Begin at the top of the records below and print each line exactly until the line containing "nose: (339, 368)" has been printed; any pictures are to be left out.

◇ ◇ ◇

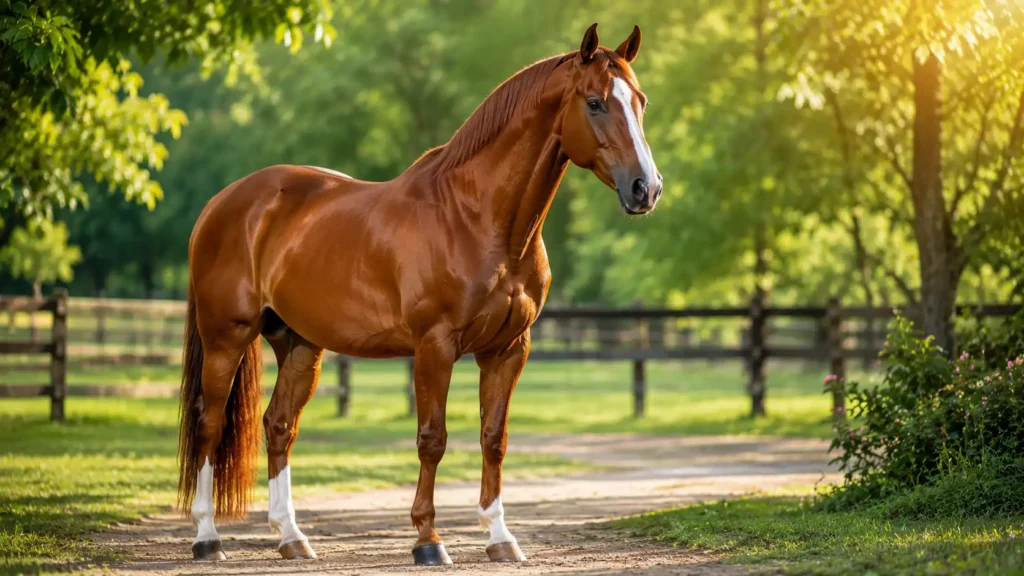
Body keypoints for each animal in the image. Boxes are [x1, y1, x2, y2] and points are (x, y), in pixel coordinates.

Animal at [176, 22, 661, 566]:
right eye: (595, 102)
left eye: (640, 100)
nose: (646, 188)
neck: (476, 218)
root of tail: (222, 203)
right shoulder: (435, 346)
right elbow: (433, 439)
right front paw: (428, 541)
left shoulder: (508, 350)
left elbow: (494, 439)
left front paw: (500, 538)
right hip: (227, 337)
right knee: (209, 423)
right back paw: (207, 538)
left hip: (299, 345)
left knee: (279, 426)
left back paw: (292, 538)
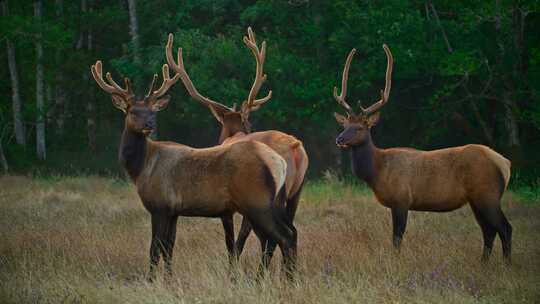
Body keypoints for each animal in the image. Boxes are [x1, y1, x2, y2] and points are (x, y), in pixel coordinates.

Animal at [90, 59, 298, 280]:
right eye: (132, 111)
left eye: (152, 111)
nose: (150, 124)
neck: (141, 168)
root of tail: (278, 161)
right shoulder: (173, 211)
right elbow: (168, 248)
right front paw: (169, 278)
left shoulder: (159, 205)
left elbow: (154, 248)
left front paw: (152, 280)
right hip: (274, 202)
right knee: (288, 233)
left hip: (256, 202)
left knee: (282, 237)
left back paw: (285, 279)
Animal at [165, 27, 308, 262]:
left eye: (249, 122)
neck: (232, 133)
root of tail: (296, 148)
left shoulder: (235, 205)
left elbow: (235, 241)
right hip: (296, 191)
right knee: (291, 232)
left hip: (271, 195)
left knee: (275, 238)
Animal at [332, 46, 512, 262]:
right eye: (344, 125)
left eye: (360, 128)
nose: (339, 139)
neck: (377, 171)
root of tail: (505, 164)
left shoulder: (401, 199)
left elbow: (397, 238)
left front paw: (396, 260)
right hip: (477, 199)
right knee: (489, 231)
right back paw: (484, 262)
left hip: (488, 194)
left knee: (505, 228)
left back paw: (507, 263)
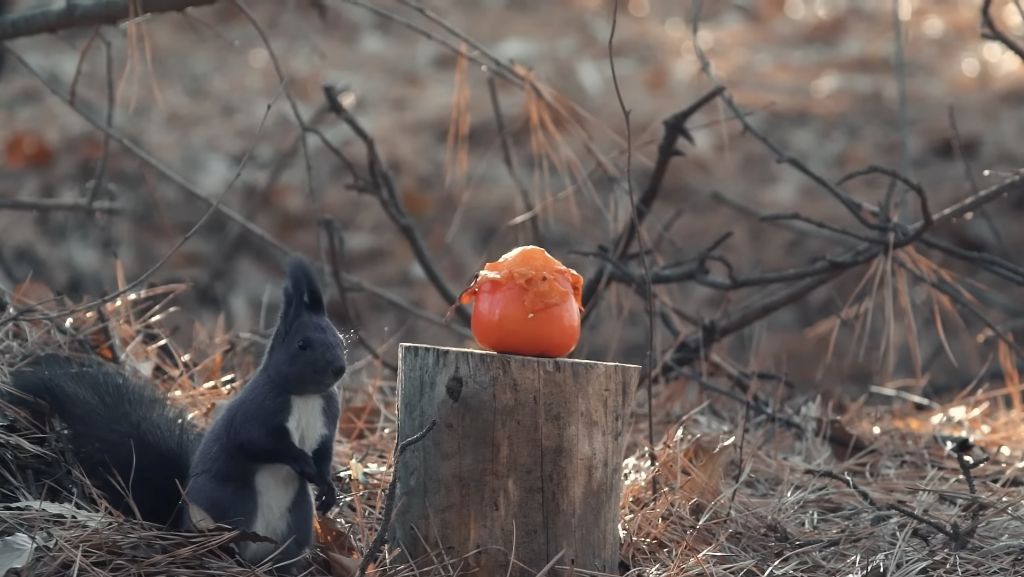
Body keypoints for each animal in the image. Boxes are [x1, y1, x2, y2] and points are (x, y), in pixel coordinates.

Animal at [7, 258, 348, 573]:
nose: (339, 368)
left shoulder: (328, 417)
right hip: (228, 506)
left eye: (339, 339)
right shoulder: (256, 412)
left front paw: (327, 486)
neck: (305, 397)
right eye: (302, 345)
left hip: (296, 523)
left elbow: (324, 452)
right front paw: (302, 462)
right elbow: (258, 442)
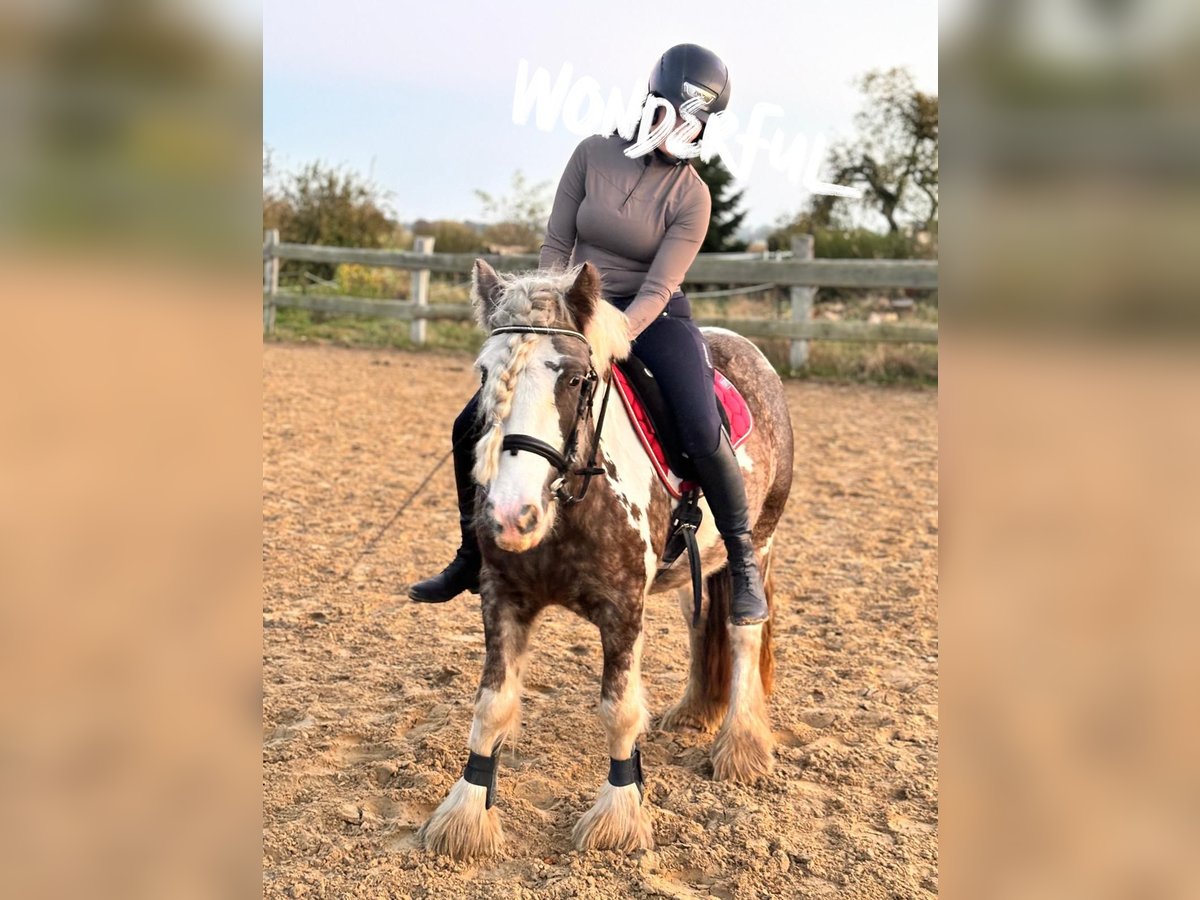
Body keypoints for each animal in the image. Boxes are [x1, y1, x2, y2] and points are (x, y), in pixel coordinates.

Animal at [417, 259, 792, 859]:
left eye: (574, 379)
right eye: (484, 374)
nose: (510, 515)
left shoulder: (622, 610)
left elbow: (619, 710)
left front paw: (618, 816)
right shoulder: (502, 598)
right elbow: (491, 705)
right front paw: (466, 817)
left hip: (757, 542)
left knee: (742, 631)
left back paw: (740, 746)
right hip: (696, 569)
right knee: (700, 623)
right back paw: (693, 711)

◇ ◇ ◇

Solution>
Body keypoints for each animal in the image. Boxes are [x1, y1, x2, y2] and points are (x, y), in pixel coordinates.

Animal at [176, 22, 661, 566]:
right eye: (595, 102)
left eye: (640, 100)
nose: (646, 188)
neck: (476, 218)
root of tail: (222, 203)
right shoulder: (435, 346)
right elbow: (433, 439)
right front paw: (428, 541)
left shoulder: (508, 350)
left elbow: (494, 439)
left front paw: (500, 538)
right hip: (227, 337)
right knee: (209, 423)
right back paw: (207, 538)
left hip: (299, 345)
left knee: (279, 426)
left back paw: (292, 538)
Body keypoints for each animal in the image. Boxes are [x1, y1, x2, y2] and points are (x, y), in pixel coordinates.

Animal at [90, 59, 298, 280]:
right eye: (132, 111)
left eye: (152, 111)
nose: (150, 124)
neck: (141, 168)
root of tail: (278, 161)
right shoulder: (173, 211)
right elbow: (168, 248)
right front paw: (169, 278)
left shoulder: (159, 205)
left elbow: (154, 248)
left front paw: (152, 280)
right hip: (274, 202)
right knee: (288, 233)
left hip: (256, 202)
left knee: (282, 237)
left back paw: (285, 279)
Animal at [165, 27, 308, 262]:
left eye: (249, 122)
neck: (232, 133)
root of tail: (296, 148)
left shoulder: (235, 205)
left elbow: (235, 241)
right hip: (296, 191)
right knee: (291, 232)
left hip: (271, 195)
left knee: (275, 238)
Animal at [332, 46, 512, 262]:
right eye: (344, 125)
left eye: (360, 128)
nose: (339, 139)
neck: (377, 171)
root of tail: (505, 164)
left shoulder: (401, 199)
left elbow: (397, 238)
left front paw: (396, 260)
right hip: (477, 199)
right knee: (489, 231)
right back paw: (484, 262)
left hip: (488, 194)
left knee: (505, 228)
left back paw: (507, 263)
Body keypoints for each animal in the image. Boxes are [x1, y1, x2, y2] and points are (x, y), in pixel coordinates.

Animal at [7, 258, 348, 573]:
nose: (339, 368)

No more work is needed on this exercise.